CM-H2DCF-DA, dihydroethidine (DHE) and Mito-SOX fluorescent probes were used to measure the intracellular generation of hydrogen peroxide (H2O2), superoxide anions (O2·-) and mitochondrial superoxide, respectively. Briefly, 3 × 105 MDA-MB 435 cells were plated in 6-well plates and allowed to attach overnight. Cells were incubated with or without CDDO-Me and then incubated with 5 μM of H2DCF-DA for 30 min, 20 μM of DHE for 30 min, or 2.5 μM MitoSOX-Red for 20 min in the dark at 37°C. After washing with Hank’s Buffered Salt Solution (HBSS) containing Ca2+ and Mg2+, cells were further processed for fluorescence-activated cell sorting (FACS) analysis using a FACScan system (BD Biosciences). Data were analyzed using WinMDI 2.8 software (BD Biosciences).
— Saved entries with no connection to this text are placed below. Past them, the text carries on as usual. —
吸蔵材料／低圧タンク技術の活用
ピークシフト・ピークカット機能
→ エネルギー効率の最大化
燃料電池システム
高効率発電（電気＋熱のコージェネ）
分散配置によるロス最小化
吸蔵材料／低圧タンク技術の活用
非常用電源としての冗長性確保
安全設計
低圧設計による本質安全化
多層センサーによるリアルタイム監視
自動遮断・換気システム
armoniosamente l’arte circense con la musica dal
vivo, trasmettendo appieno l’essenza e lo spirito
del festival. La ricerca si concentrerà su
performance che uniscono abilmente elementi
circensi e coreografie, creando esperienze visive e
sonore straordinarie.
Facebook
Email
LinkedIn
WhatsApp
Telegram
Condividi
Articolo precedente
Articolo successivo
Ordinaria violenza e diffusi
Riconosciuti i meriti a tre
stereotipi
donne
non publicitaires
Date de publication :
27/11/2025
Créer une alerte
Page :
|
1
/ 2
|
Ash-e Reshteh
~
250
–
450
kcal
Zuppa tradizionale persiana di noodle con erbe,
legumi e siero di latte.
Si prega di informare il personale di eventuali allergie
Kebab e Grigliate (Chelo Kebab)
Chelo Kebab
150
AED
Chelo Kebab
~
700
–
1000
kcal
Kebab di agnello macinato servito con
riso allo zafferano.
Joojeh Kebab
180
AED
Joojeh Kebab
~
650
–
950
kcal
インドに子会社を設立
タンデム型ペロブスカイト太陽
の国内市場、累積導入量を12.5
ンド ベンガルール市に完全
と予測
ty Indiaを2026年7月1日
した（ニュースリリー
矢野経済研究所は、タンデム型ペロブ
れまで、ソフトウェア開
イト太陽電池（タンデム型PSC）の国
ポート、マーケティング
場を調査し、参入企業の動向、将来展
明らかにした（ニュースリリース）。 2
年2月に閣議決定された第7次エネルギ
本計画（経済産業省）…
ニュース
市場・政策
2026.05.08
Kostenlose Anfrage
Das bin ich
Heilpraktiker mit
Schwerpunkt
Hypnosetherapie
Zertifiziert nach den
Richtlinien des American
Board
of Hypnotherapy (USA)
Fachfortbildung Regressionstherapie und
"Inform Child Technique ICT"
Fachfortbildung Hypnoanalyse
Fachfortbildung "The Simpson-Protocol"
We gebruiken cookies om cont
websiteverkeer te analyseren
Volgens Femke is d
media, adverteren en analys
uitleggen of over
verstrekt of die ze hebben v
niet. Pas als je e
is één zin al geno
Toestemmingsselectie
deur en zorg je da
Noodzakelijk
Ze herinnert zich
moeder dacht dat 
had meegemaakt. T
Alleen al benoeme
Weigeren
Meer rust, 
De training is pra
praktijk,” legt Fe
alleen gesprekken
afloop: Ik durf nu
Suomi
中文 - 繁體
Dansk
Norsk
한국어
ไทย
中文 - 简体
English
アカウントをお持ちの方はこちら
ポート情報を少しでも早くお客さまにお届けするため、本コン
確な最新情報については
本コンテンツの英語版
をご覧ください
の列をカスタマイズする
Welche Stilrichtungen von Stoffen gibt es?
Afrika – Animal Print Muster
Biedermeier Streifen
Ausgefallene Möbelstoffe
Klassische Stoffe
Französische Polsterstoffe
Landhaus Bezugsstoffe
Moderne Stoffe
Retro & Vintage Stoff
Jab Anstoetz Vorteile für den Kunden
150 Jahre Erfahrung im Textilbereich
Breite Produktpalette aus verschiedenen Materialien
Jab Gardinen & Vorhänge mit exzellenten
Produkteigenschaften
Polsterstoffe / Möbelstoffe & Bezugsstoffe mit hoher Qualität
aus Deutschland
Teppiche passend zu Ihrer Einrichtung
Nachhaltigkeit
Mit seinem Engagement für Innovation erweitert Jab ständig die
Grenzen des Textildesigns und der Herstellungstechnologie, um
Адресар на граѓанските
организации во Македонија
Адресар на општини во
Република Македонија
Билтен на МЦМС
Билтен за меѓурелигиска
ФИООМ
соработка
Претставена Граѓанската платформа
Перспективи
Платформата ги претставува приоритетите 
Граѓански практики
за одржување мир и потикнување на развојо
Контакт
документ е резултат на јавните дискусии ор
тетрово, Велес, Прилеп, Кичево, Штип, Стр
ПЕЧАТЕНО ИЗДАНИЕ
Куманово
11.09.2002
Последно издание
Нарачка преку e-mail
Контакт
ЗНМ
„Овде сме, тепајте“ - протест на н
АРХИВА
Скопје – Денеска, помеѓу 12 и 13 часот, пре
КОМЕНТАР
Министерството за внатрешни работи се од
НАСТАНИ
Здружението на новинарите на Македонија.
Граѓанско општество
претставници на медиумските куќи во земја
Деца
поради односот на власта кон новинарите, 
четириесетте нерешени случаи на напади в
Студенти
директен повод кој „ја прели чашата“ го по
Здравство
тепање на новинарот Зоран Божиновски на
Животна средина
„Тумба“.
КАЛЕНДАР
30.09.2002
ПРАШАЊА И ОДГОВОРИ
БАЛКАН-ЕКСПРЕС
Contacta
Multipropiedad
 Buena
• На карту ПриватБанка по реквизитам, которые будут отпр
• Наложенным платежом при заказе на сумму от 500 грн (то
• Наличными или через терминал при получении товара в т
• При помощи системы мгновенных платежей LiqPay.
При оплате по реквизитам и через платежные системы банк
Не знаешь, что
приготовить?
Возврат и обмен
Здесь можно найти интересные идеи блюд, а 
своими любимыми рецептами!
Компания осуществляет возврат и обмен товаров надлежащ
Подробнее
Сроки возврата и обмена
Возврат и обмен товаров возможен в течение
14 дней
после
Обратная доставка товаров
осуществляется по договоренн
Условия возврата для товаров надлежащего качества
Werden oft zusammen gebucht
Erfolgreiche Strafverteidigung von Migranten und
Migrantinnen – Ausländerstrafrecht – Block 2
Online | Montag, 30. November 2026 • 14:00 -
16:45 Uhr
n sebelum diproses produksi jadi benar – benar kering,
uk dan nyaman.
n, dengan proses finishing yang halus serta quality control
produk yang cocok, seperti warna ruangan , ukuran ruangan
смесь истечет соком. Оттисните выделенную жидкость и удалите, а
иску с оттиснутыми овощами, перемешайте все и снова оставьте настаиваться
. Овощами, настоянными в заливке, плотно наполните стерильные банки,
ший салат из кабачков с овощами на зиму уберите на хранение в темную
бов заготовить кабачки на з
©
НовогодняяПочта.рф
Measurement of cytosolic and mitochondrial Ca2+ levels

To measure [Ca2+]c, treated cells were incubated with 2.5 μM Fluo-3-AM at 37°C for 20 min, washed with HBSS (without Ca2+ or Mg2+), and analyzed immediately by flow cytometry or fluorescence microscopy.

Transmission electron microscopy

Cells were prefixed in Karnovsky’s solution (1% paraformaldehyde, 2% glutaraldehyde, 2 mM calcium chloride, 0.1 M cacodylate buffer, pH 7.4) for 2 h and washed with cacodylate buffer. Post-fixing was carried out in 1% osmium tetroxide and 1.5% potassium ferrocyanide for 1 h. After dehydration with 50–100% alcohol, the cells were embedded in Poly/Bed 812 resin (Pelco, Redding, CA), polymerized, and observed under electron microscope (EM 902A, Zeiss).

Statistical analysis

All values were presented as mean ± SD from at least three separate experiments. Statistical significances of differences were determined using Student’s t-test or one-way ANOVA followed by a Bonferroni multiple comparison test, as indicated in the figure legend. A P-value < 0.05 was considered significant.

ACKNOWLEDGMENTS

This research was supported by the National Research Foundation of Korea (NRF) grant funded by the Korean government (MSIP) (No. 2011-0030043 (SRC)) and a grant of the Korean Health Technology R&D Project, Ministry of Health & Welfare (HI14C2230).

CONFLICTS OF INTEREST

The authors declare no conflicts of interest.